COBRE: UNV MED SCH: P4: REMODELING OF NEUROMUSCULAR CONTROL IN GI SMOOTH MUSCLE

COBRE：UNV MED SCH：P4：胃肠道平滑肌神经肌肉控制的重塑

• 批准号: 7382019
• 负责人: NICK SPENCER
• 金额: $ 21.19万
• 依托单位: UNIVERSITY OF NEVADA RENO
• 依托单位国家: 美国
• 财政年份: 2006
• 资助国家: 美国
• 起止时间: 2006-07-01 至 2007-06-30
• 项目状态: 已结题
• 来源: https://reporter.nih.gov/project-details/7382019
• 关键词: COBRE; UNV; MED; SCH; P4

This subproject is one of many research subprojects utilizing the resources provided by a Center grant funded by NIH/NCRR. The subproject and investigator (PI) may have received primary funding from another NIH source, and thus could be represented in other CRISP entries. The institution listed is for the Center, which is not necessarily the institution for the investigator. The movement of luminal contents along the gastrointestinal (GI) tract is generated by contractions and relaxations of the tunica muscularis. These contractions propel luminal contents in an oral to aboral direction along the GI tract. When a partial luminal obstruction occurs, which impairs the normal flow of contents, the bowel ceases to function properly. One of the most pronounced changes that occur in response to bowel obstruction is the dramatic increase in the number and size of individual smooth muscle cells and a marked enlargement of enteric neurons. Despite the prevalence of hypertrophy in GI tissues and the well documented structural changes that occur, the mechanisms underlying this response to increased functional demands and the physiological changes that occur during this process are very poorly defined.

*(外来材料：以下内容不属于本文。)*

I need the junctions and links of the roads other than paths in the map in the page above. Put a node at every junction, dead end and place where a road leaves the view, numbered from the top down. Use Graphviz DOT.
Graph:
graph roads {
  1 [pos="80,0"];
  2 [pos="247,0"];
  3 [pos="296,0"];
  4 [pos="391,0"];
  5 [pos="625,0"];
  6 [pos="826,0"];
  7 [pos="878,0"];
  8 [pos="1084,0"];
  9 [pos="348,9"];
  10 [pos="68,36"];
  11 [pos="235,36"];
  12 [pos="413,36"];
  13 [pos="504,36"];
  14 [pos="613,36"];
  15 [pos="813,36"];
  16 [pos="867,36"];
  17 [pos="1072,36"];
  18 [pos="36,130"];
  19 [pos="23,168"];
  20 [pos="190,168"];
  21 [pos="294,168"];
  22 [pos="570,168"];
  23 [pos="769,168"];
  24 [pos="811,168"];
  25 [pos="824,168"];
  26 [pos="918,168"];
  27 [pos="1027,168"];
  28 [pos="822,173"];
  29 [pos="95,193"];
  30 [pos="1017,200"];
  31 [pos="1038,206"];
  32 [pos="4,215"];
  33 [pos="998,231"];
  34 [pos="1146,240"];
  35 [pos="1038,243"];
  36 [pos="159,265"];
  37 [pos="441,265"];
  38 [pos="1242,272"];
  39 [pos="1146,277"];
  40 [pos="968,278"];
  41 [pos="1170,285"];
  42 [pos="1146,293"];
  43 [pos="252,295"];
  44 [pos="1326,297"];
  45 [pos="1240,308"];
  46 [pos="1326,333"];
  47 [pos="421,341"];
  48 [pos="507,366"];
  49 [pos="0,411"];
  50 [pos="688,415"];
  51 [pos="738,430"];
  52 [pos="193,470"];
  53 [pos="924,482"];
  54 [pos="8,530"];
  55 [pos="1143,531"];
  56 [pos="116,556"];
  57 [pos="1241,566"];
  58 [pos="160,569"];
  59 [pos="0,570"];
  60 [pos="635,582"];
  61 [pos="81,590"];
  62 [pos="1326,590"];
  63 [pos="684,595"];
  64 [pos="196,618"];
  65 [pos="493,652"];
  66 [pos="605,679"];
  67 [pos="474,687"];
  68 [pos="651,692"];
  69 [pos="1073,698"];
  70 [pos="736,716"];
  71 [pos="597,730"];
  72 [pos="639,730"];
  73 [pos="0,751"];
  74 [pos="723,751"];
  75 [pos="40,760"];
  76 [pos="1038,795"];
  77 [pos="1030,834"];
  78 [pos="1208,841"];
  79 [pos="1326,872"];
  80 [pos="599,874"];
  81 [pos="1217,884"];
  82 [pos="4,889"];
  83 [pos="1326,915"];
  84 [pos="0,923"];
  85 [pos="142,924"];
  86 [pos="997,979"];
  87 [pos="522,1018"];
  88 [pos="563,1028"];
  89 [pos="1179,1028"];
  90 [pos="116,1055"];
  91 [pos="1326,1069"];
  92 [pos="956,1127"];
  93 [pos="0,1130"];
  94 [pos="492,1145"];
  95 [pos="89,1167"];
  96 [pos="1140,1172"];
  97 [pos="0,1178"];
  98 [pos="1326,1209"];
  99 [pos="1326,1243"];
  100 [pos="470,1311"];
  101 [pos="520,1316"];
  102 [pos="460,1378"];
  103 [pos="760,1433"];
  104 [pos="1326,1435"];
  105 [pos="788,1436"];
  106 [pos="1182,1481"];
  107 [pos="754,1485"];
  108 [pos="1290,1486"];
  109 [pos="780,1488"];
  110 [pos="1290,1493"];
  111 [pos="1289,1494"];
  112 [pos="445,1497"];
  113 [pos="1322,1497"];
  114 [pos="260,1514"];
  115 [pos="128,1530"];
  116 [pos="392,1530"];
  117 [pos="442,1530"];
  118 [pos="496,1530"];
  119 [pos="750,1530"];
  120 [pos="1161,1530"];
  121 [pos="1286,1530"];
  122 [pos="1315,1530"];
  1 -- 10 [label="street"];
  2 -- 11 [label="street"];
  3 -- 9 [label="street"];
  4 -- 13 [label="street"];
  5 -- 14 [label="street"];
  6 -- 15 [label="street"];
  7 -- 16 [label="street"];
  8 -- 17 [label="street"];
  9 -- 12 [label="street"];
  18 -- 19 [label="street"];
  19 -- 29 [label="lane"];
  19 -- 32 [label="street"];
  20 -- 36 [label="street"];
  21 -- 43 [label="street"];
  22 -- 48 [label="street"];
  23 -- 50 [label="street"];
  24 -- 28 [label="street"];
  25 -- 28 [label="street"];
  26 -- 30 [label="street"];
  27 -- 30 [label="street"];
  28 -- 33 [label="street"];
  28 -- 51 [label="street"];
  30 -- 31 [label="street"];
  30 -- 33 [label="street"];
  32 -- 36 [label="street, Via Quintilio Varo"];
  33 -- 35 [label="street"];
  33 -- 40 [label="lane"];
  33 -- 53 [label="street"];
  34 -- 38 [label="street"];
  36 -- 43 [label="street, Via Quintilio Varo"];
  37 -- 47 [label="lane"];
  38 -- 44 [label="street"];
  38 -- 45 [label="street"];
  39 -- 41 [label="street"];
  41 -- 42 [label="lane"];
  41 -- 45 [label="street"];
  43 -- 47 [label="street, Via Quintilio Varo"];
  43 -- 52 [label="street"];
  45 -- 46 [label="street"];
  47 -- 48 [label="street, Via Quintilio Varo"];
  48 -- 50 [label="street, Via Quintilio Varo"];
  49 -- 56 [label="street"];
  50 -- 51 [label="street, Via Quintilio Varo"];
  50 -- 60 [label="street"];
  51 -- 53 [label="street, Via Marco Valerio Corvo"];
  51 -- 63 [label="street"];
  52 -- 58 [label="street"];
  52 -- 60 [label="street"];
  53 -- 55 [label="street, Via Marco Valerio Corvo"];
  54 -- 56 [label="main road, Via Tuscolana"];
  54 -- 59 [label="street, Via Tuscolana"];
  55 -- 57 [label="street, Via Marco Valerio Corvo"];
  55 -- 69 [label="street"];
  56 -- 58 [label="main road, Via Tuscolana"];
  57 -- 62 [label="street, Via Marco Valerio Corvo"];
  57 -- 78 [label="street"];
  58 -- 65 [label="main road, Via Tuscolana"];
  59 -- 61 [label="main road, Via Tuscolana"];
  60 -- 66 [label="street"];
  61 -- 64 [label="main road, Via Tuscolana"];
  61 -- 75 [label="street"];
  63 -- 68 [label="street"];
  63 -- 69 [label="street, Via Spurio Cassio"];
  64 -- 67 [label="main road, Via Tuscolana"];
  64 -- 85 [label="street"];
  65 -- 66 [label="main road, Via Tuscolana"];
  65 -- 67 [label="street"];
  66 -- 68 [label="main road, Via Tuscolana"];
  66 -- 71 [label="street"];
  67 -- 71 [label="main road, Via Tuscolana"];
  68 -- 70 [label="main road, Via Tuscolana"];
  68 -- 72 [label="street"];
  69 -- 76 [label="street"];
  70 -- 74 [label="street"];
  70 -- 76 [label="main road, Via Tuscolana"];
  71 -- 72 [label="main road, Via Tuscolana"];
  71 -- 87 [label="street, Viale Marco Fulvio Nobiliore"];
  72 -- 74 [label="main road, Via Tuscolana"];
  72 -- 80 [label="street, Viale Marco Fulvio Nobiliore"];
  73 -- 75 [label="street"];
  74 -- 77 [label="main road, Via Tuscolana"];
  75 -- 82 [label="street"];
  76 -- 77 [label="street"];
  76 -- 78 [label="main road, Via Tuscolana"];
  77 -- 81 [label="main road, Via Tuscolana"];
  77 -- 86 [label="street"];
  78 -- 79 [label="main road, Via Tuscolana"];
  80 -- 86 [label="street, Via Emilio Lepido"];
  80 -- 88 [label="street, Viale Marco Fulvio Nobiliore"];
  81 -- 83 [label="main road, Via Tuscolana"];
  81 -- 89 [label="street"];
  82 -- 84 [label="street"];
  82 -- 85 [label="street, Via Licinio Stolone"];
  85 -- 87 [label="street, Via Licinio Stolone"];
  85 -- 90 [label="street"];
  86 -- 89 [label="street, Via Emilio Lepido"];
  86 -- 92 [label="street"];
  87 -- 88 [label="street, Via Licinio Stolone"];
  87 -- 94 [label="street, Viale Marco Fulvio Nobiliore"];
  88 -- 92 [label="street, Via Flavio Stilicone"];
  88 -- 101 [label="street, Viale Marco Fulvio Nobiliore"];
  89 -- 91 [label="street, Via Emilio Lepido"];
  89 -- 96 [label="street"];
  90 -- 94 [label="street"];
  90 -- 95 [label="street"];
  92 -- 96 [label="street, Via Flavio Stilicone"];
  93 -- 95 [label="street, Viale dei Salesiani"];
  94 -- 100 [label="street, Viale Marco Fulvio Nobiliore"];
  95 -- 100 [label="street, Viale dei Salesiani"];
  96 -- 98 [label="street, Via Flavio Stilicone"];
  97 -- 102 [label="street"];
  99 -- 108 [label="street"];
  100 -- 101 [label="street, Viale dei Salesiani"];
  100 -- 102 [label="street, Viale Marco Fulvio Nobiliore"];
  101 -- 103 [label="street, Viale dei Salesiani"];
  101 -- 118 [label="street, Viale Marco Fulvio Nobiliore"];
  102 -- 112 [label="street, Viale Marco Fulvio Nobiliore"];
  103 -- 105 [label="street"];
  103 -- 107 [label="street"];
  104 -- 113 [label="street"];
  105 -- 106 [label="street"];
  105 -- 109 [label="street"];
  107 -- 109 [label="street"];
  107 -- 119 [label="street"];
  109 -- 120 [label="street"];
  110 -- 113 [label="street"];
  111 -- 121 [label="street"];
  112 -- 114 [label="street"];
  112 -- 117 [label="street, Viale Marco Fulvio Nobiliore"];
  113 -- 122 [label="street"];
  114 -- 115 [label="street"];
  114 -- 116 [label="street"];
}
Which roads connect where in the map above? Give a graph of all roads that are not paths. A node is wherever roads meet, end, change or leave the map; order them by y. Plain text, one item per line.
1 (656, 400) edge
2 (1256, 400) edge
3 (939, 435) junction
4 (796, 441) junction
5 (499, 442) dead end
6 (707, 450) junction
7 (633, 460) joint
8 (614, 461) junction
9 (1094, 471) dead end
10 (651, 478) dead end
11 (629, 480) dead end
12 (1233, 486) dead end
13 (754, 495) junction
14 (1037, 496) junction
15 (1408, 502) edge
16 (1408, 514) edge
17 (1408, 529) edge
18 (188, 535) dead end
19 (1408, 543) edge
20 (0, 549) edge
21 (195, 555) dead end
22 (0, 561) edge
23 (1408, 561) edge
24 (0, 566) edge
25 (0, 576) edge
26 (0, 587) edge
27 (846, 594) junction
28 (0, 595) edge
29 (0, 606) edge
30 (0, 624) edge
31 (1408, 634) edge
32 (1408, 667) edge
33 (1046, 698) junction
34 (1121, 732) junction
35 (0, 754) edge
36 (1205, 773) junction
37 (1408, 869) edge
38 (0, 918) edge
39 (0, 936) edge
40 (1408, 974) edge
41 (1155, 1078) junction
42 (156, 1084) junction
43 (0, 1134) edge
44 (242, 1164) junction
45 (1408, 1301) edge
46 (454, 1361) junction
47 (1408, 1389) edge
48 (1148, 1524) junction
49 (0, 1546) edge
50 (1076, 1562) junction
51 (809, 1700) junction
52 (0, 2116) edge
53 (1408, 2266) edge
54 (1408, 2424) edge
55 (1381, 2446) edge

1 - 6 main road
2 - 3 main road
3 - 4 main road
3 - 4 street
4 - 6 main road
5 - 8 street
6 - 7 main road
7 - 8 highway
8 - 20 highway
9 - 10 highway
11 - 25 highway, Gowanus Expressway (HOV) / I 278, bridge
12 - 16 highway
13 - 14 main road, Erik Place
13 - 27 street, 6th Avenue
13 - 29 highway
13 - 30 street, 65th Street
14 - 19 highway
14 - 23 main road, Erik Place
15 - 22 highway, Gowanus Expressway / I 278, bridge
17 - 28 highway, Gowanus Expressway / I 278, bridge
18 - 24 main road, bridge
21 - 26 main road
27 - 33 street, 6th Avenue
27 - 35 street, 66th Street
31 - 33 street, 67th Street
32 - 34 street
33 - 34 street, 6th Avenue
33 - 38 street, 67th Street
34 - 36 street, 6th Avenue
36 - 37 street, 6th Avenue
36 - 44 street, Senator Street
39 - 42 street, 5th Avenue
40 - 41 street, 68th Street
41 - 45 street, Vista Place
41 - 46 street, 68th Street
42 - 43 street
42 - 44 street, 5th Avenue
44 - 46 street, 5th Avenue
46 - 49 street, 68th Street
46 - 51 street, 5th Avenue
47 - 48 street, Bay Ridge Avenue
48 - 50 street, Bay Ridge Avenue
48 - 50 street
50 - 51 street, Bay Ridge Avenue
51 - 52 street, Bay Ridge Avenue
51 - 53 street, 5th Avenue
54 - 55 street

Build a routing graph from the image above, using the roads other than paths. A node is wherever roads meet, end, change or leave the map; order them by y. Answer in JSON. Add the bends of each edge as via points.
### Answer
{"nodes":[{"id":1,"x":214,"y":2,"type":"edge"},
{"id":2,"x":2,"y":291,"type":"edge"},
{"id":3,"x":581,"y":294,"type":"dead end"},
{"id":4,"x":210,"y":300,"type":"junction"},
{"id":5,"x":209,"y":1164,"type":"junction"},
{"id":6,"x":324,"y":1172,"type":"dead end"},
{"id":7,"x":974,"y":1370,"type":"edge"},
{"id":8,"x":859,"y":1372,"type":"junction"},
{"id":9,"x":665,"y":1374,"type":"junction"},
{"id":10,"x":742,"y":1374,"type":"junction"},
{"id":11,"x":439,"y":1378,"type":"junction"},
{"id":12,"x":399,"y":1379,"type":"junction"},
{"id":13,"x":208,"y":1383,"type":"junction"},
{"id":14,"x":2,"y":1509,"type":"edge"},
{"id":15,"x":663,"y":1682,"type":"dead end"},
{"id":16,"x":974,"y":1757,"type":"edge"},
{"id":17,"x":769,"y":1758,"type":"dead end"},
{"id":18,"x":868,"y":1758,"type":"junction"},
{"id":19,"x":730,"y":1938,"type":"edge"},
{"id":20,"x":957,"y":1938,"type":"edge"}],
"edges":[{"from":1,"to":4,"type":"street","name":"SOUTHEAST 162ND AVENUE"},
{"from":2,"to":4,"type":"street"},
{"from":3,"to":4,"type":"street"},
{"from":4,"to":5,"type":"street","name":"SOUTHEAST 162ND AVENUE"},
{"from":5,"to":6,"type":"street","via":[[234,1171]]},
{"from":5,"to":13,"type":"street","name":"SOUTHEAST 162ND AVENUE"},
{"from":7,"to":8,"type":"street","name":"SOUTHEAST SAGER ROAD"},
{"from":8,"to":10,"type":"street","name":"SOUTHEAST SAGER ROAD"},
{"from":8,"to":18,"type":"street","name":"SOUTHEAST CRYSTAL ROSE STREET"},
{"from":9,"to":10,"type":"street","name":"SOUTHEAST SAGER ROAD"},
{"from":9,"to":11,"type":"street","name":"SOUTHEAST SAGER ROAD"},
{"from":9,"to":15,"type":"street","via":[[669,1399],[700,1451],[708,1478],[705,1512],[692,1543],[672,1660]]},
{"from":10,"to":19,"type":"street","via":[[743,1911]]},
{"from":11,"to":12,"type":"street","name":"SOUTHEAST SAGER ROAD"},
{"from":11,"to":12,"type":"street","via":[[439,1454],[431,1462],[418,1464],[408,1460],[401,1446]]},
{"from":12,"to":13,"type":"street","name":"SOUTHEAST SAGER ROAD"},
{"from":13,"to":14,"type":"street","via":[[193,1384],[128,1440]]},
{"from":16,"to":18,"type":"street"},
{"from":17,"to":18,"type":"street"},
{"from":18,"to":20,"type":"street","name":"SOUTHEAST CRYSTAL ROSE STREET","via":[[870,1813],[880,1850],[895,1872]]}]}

This lack of understanding may in part be attributable to the failure to employ state of the art integrative technologies to examine this problem. The novel techniques described in this proposal will provide an unprecedented insight into the mechanisms underlying the pathophysiological changes that occur in response to colonic hypertrophy. These techniques will include patch clamp and intracellular microelectrode recordings, calcium imaging, immunohistochemistry, neurotransmitter release studies, single cell RT-PCR and a proteomics approach. We will determine which elements of the neuro-neuronal and neuromuscular transmission pathways are affected by colonic hypertrophy. The physiological changes that occur during hypertrophy will be examined using mutant mice which exhibit colonic hypertrophy and mice in which hypertrophy is induced by a partial obstruction of the colon. This study will also provide the first comprehensive analysis of the hypertrophic changes in the neuronal circuits and chemical coding of specific classes of enteric neurons. In addition, these studies will determine if smooth muscle displays plasticity and can revert to its original state following recovery from colonic hypertrophy.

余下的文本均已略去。